Vanderbilt reported an annual endowment of over $10.2 billion in its 2022 financial report, a $700 million decrease since 2021. The 4.4% decline follows a 57.1% increase the year prior.
Vice Chancellor for Investments and Chief Investments Officer Anders Hall said the decline in endowment return is not as extreme as those of peer institutions. Brown University, which is tied with Vanderbilt at No. 13 on the U.S. News list of Best National Universities, reported a 4.6% decline this year following a 51.5% increase in 2021. Similarly, Dartmouth College, ranked 12th, saw its endowment increase by 46.5% in 2021 but decrease by 3.6% in 2022. Rice University, ranked 15th, has not released information about its endowment for this year.
“While down 4.4% in fiscal 2022, many of our peer endowments posted investment losses in the double digits,” Hall said in an email to The Hustler.
Hall attributed the decrease in the endowment this year to major shifts in global capital markets. Reports on U.S. university endowments state that they collectively fell by an average of 7.8% in 2022 following a median increase of 30.1% in 2021.
“The global capital market environment was very different in fiscal year 2021 than in fiscal year 2022,” Hall said. “In fiscal 2022, capital markets suffered, particularly in the back half of the fiscal year. Global equity markets returned -16%, and U.S. bond markets suffered losses (down 10%) as long-term U.S. Treasury yields rose and credit spreads widened.”
According to the financial report, another reason for Vanderbilt’s negative return is an increase in endowment distributions from $348 million invested in research projects and campus programs in 2021 to $374 million distributed in 2022. The report also cites the “ongoing” COVID-19 pandemic and global attempts by major banks to halt rising inflation as sources for this year’s stagnation
“These challenges will, from time to time, present chances to be opportunistic in deploying new investments,” the report reads. “Meanwhile, Vanderbilt has built a sturdy foundation for the endowment by collaborating with some of the world’s best investment managers across all asset classes.”
Even with the decline in market value, Hall said Vanderbilt will likely not see major changes in the investment of the endowment due to the university’s use of a “three-year rolling average” to calculate the value of the endowment and make choices about its distribution.

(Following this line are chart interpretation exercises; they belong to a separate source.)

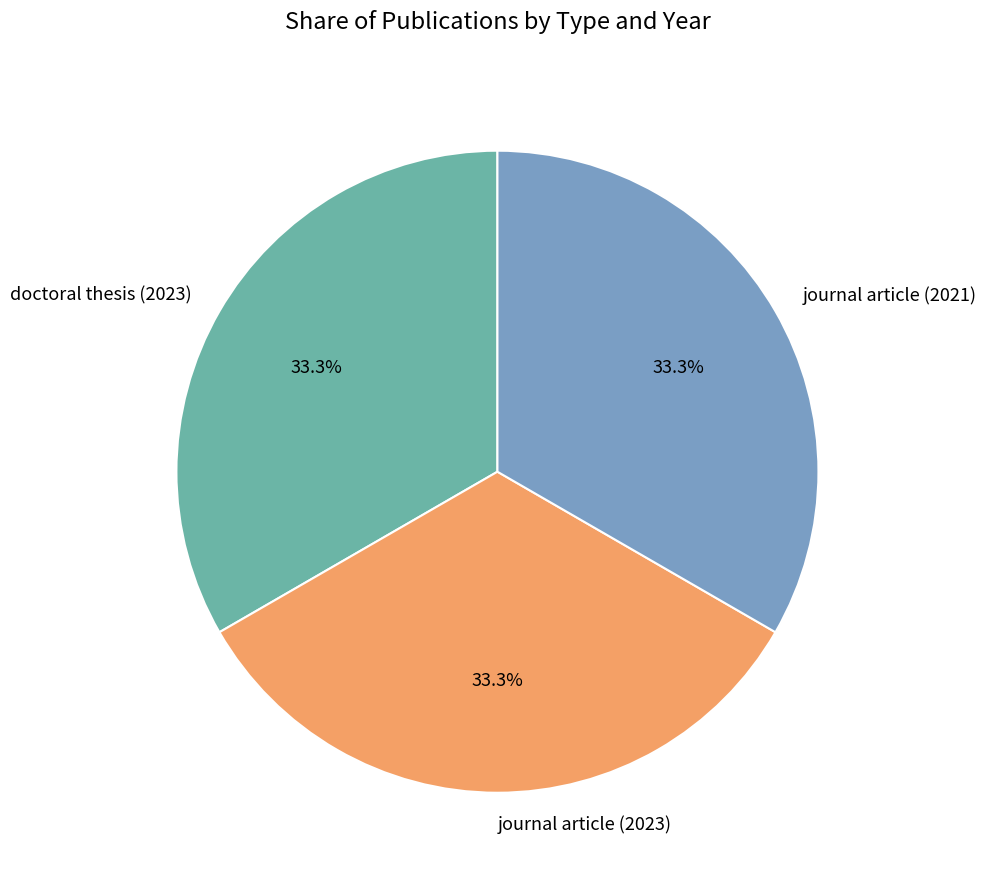

Combined, what portion of the pie is doctoral thesis (2023) and journal article (2023)?

66.7%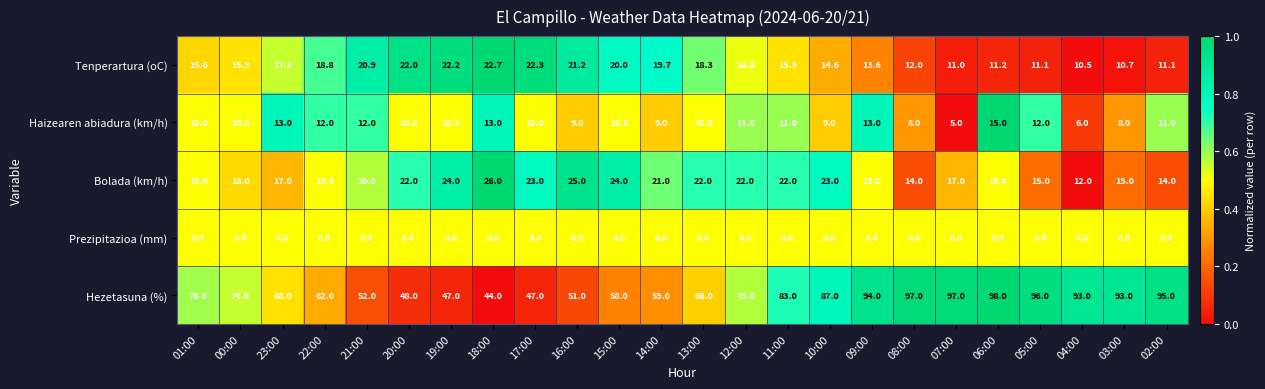

Which label corresponds to the largest value in the chart?

06:00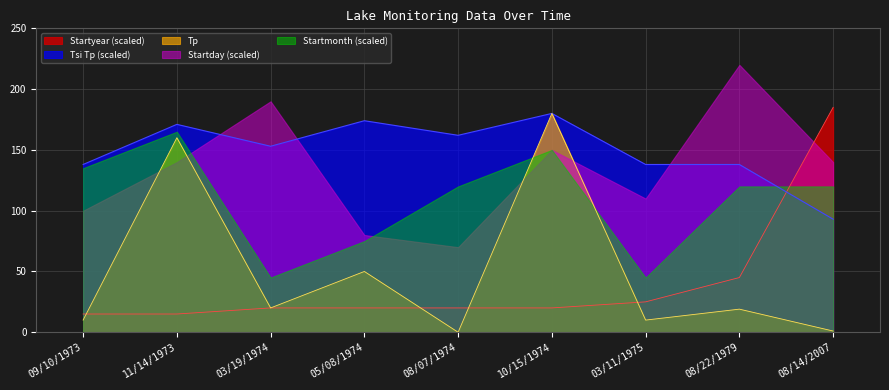

What is the spread (max minus min) of values at 11/14/1973?

156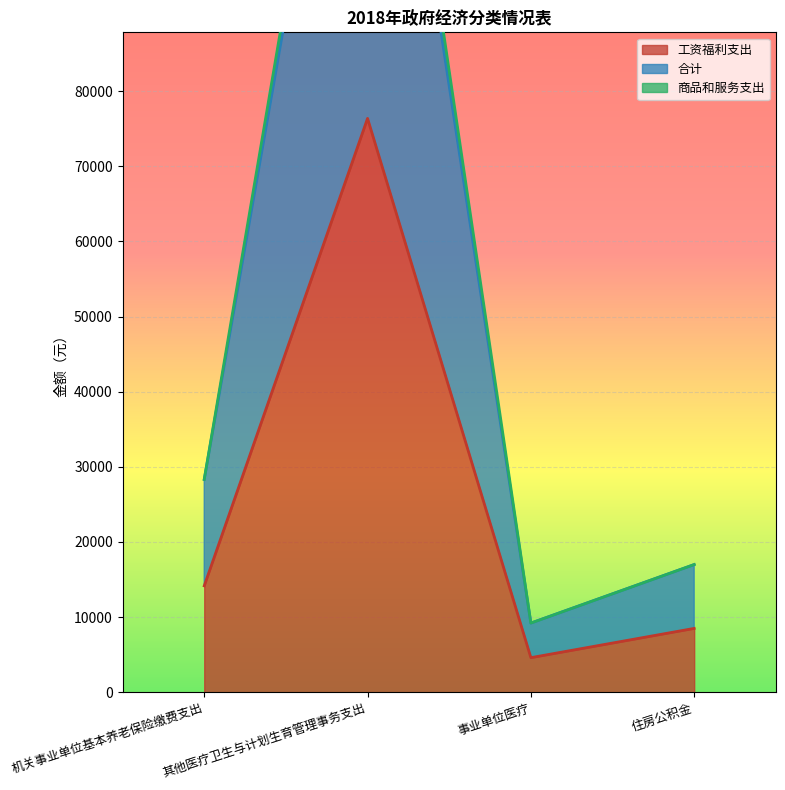

How many lines are shown in the chart?

3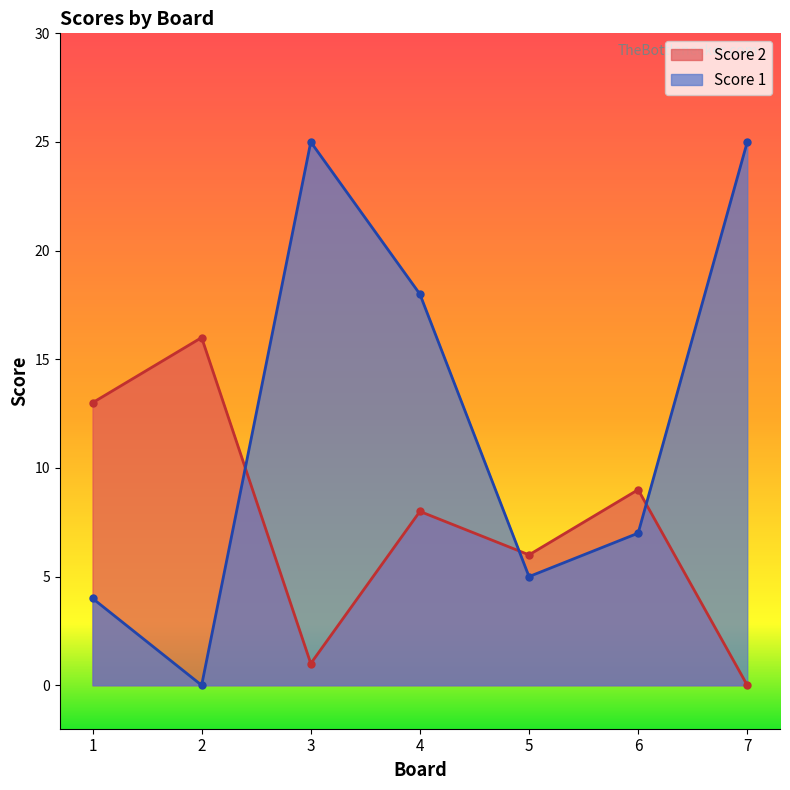

At 3, list the series in order from largest to smallest.

Score 1, Score 2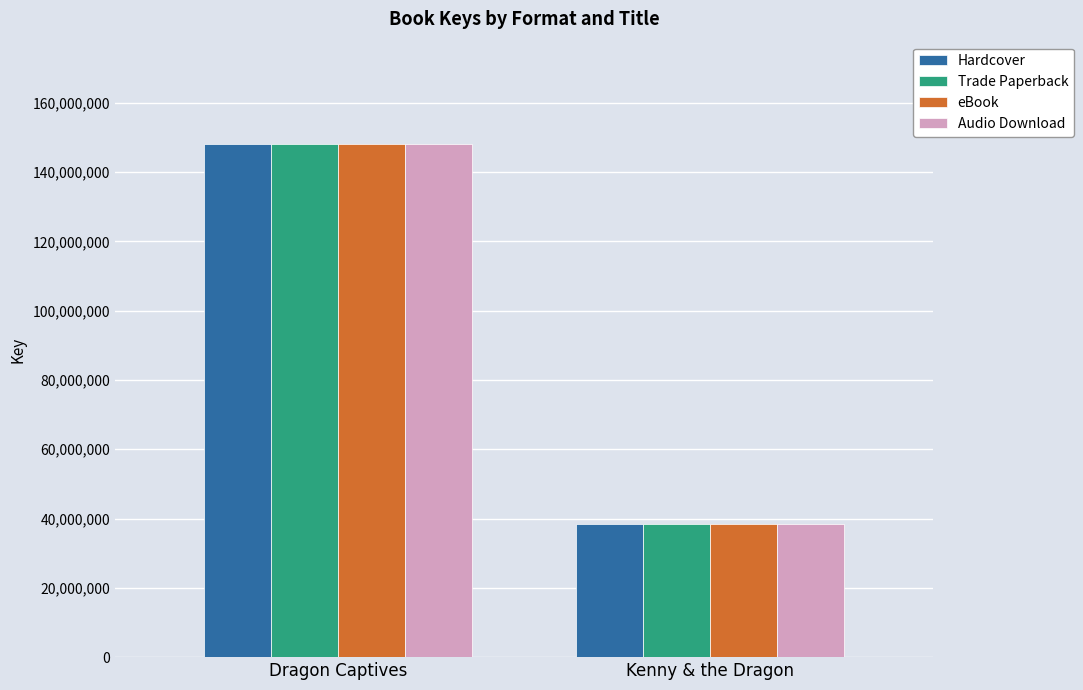

What is the difference between the maximum and minimum values in the Trade Paperback series?

109528474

“We maintain a very long-term investment philosophy, so the endowment’s investments don’t change radically from one year to the next,” Hall said.
The report also included a letter from Chancellor Daniel Diermeier in which he praised the endowment’s investment in research projects and the Destination Vanderbilt recruiting initiative. Diermeier said the university, along with Vanderbilt University Medical Center, earned over $1 billion in investments to fund research projects. Specifically, he cites studies on monoclonal antibodies and a “smart highway” in Nashville as initiatives that the endowment funded.
“Founded to be a great university of the South, Vanderbilt is now positioned to define The Great University of the 21st Century—one true to the ideals of what a university should be, with an impact that is local, national and global,” Diermeier said in his letter.